**原文:**
☆ ☆ ☆ ☆

だから、か弱いものとか、幼い少女とかそういうふうなものに自らを投影して、どんどんダメになっていく。
現実生活でもダメになる傾向があるというふうに、森川氏の理論は読み取れます。
これが、ダメ志向オタク論ですね。
発言(2)同書P.100
「萌え」を定義すると大変ですが、ここではこんなふうに捉えておきたいと思います。
単に「美少女っていうのは可愛いなぁ」と思って気持ちが盛り上がるというだけでなく、「こんなものまで好きだといって気持ちが盛り上げるなんて、可愛いなぁ俺は」と「こんなのがわかる、萌えられる俺って素敵で面白いな」という感覚です。つまり単純な「好き」ではなく、かなりメタ的な視点、外側にある視点までも含んでくれているもの。なおかつ、少女的な「可愛い」という感性を自分の中に取り込める。それが、私なりに定義する「萌え」です。
発言(3)『オタク論!』(唐沢俊一と共著)より
P.10
唐沢 『趣都の誕生』(森川嘉一郎著)を読んで非常に面白いのは、アキバが実に魅力的な未来都市に見えることです。実際にアキバに足を運べば、そういう街ではないということが、わかりそうなものなんだけどね。

☆ ☆ ☆ ☆

**課題一覧:**
a) 原文の「発言(2)」の部分から、かぎかっこ「」に入った語句を重複なしですべて挙げてください。
b) 原文で唐沢が『趣都の誕生』を読んで非常に面白いと述べている点は何か。

**分析対象データ:**
☆ ☆ ☆ ☆

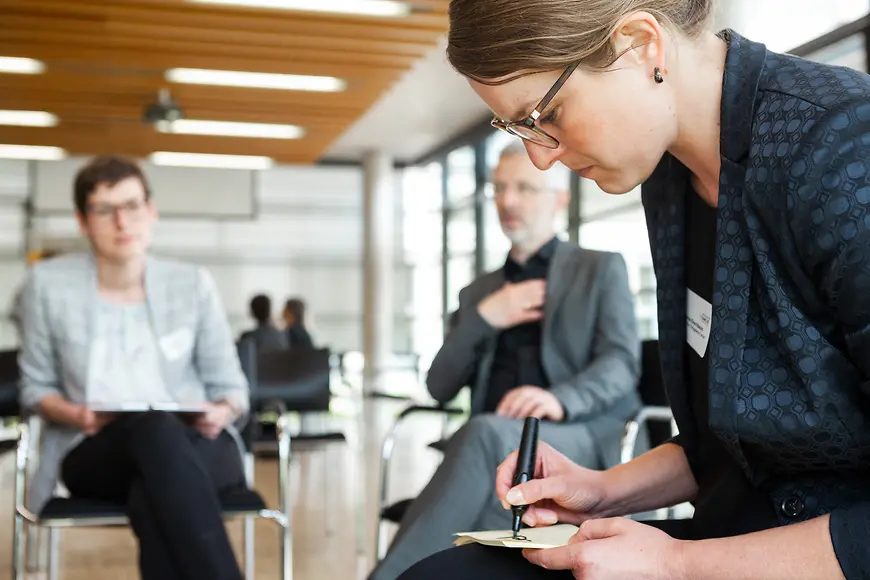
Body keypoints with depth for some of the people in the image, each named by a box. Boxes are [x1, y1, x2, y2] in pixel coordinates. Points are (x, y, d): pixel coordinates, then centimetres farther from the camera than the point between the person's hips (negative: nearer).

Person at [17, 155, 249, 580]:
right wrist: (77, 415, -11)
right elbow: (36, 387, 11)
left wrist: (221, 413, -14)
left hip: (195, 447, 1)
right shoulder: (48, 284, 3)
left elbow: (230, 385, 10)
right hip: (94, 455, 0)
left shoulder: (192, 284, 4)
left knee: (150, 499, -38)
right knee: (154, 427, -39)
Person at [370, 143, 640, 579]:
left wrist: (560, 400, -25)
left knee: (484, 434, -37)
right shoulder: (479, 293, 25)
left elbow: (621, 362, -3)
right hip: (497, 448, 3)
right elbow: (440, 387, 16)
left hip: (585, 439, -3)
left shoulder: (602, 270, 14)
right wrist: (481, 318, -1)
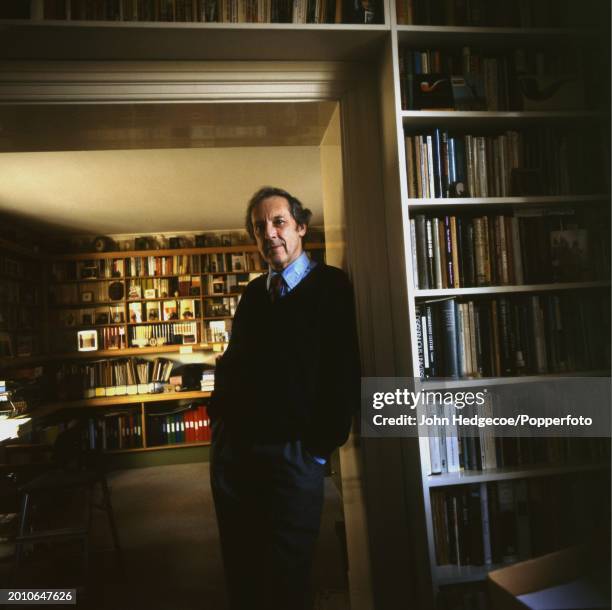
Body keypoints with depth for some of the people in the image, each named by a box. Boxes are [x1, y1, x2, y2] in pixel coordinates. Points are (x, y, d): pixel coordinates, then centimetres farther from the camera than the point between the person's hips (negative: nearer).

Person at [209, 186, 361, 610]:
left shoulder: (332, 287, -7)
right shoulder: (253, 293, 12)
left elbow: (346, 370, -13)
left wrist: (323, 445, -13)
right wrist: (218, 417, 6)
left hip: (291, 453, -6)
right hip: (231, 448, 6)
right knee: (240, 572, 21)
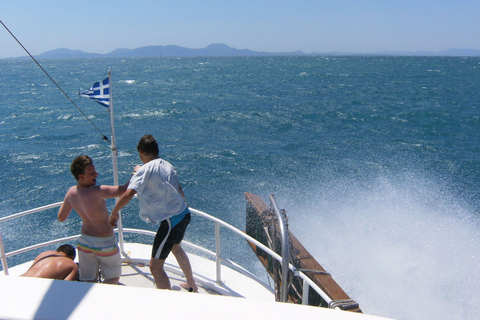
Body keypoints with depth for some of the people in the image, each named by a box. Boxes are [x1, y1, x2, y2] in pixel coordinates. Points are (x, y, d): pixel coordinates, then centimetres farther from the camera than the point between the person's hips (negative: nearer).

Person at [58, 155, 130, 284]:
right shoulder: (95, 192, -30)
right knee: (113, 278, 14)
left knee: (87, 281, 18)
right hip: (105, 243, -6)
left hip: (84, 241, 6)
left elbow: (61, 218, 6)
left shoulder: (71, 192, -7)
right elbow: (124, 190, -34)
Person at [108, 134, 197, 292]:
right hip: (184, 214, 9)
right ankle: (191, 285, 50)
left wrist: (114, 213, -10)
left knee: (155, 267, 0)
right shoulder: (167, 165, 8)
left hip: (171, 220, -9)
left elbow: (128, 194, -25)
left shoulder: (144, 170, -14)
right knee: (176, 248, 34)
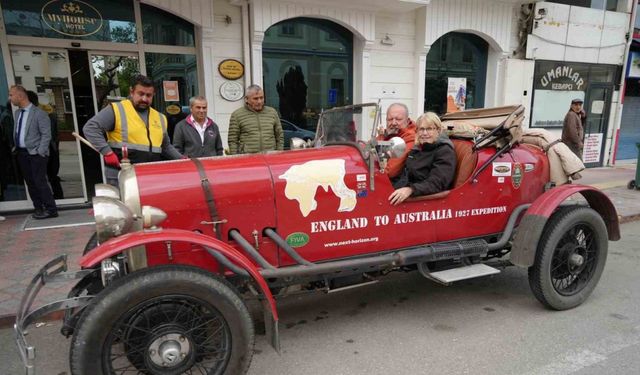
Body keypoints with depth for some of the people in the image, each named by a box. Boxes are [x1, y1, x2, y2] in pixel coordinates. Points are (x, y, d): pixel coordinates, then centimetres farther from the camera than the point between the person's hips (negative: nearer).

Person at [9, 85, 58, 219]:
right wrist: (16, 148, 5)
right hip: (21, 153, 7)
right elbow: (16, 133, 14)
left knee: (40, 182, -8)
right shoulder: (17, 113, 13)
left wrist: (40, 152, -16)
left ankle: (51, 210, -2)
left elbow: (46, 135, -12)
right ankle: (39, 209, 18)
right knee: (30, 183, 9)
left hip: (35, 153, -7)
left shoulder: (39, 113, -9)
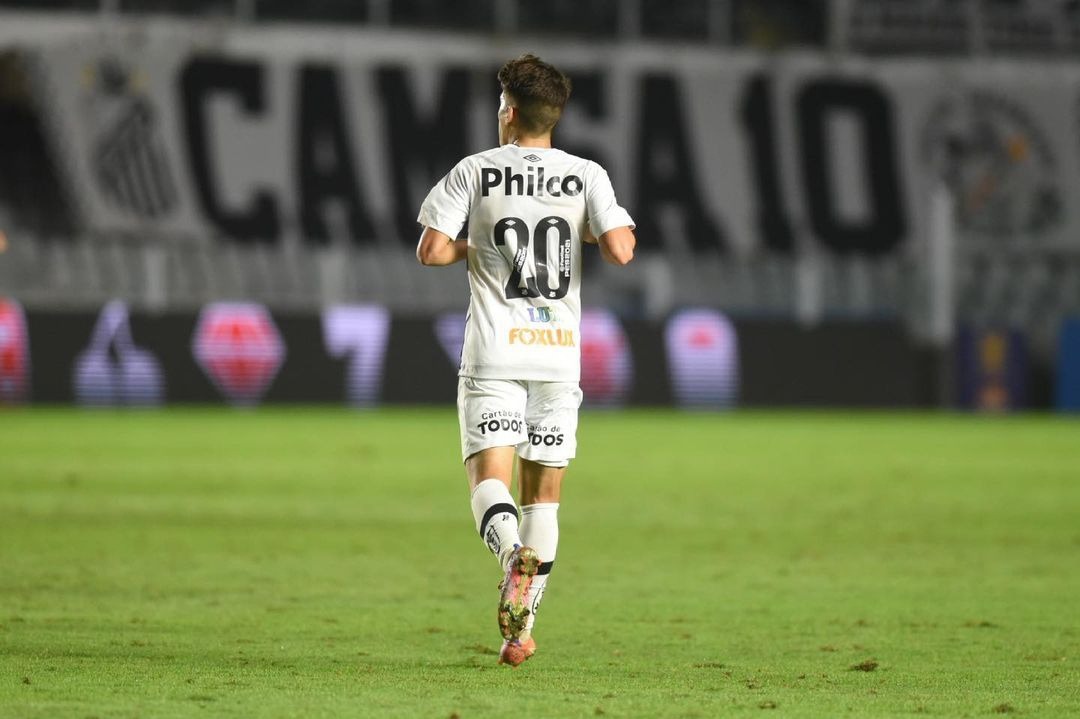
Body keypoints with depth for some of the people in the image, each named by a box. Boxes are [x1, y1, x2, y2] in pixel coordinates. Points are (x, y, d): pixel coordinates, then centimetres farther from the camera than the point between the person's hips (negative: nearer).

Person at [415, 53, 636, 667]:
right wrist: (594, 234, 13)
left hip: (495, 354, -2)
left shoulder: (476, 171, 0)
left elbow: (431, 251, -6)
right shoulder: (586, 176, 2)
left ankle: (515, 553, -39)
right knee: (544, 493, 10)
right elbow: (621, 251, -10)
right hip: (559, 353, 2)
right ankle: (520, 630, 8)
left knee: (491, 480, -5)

☆ ☆ ☆ ☆

**各問の解答:**
a)
「萌え」
「美少女っていうのは可愛いなぁ」
「こんなものまで好きだといって気持ちが盛り上げるなんて、可愛いなぁ俺は」
「こんなのがわかる、萌えられる俺って素敵で面白いな」
「好き」
「可愛い」

b) アキバが実に魅力的な未来都市に見えること。